甘いささやきは社長室で



「……前の秘書の方が辞めてから、まともに掃除されてないですね?」



じろ、と彼を見てたずねると、桐生社長は壁際の水槽の熱帯魚に餌をあげながらうなずく。



「あー、うん。目につくところちょっと埃取るくらいかなぁ。前の秘書の子も何日かに一回軽く掃除するだけだったし」

「来客もあるんですからいつでも細かいところまできちんと綺麗にしてないと……今日から私が毎日掃除しますから。やましいものがあればしっかり隠しておいてください」



話しながら濡れ布巾でテーブルを拭くと、彼からは「はーい」とのんきな返事。『やましいものなんてないよ!』と言わないところがまた彼らしいけれど。

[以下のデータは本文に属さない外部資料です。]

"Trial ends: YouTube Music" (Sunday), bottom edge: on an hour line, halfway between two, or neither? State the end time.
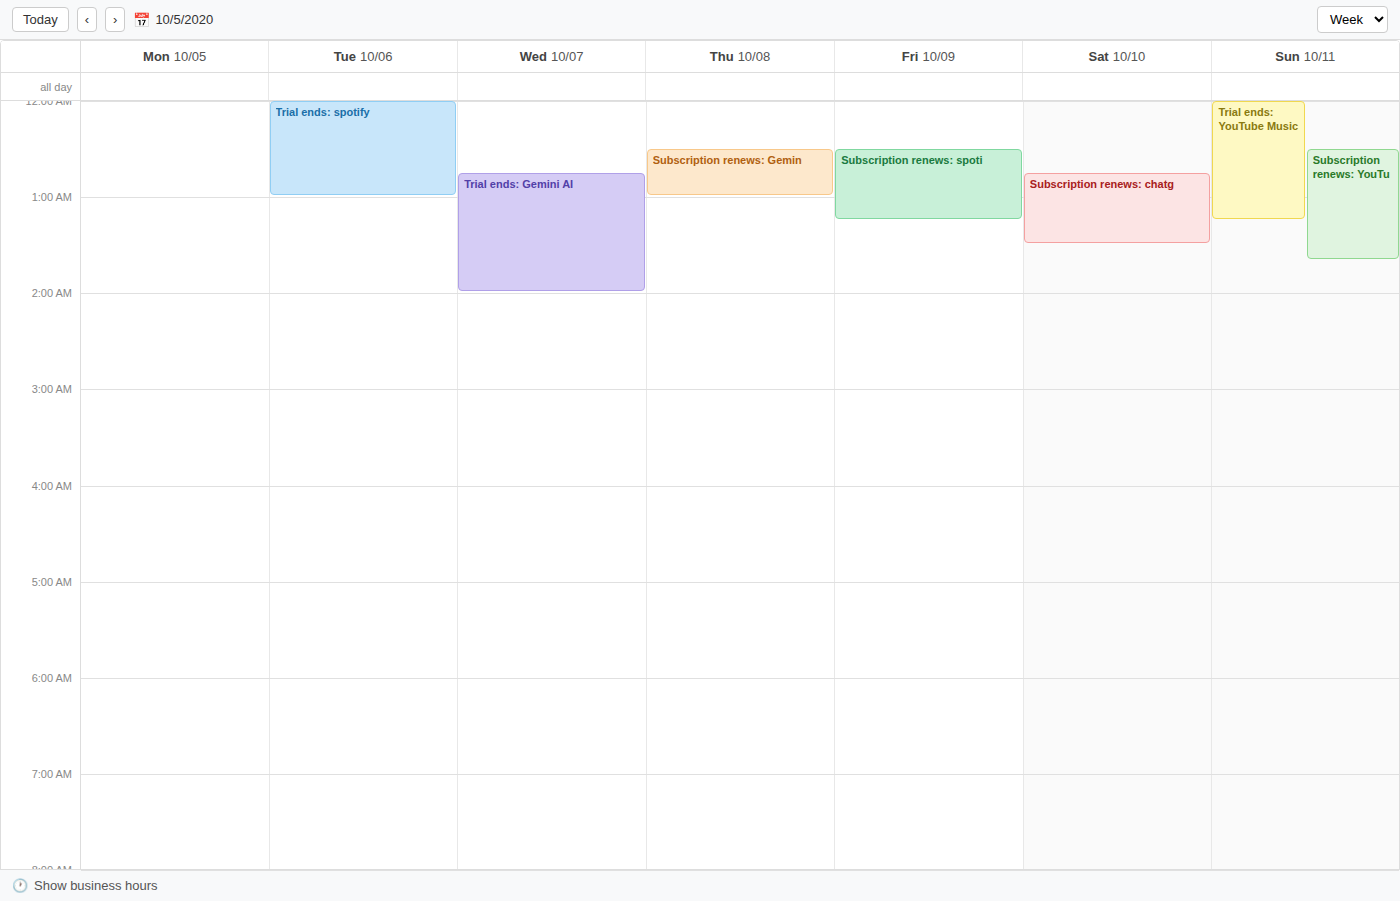
1:15 AM -- neither: a quarter of the way from the 1 AM line to the 2 AM line.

手早く掃除を終えると、私は昨日三木さんから受け取ったスケジュール表を手に今日の予定を確認する。



「今日の予定は14時から取引先と打ち合わせですから13時半にはこちらを出ますので」

「はーい、ってあれ?マユちゃんも一緒に行くの?」

「えぇ。秘書ですから。打ち合わせの内容も把握しておく必要があると思います」



留守番をさせておくつもりだったのだろう。けれど、女性と食事をする時はともかく、取引先との打ち合わせの時くらいは同行しなければ秘書としての意味がないと思う。

……ほっとくとフラフラ遊びに行ってしまいそうだし。



そんな思いから同行すると言った私に、桐生社長は水槽の前に立ったまま綺麗に整えられたデスクを見て笑う。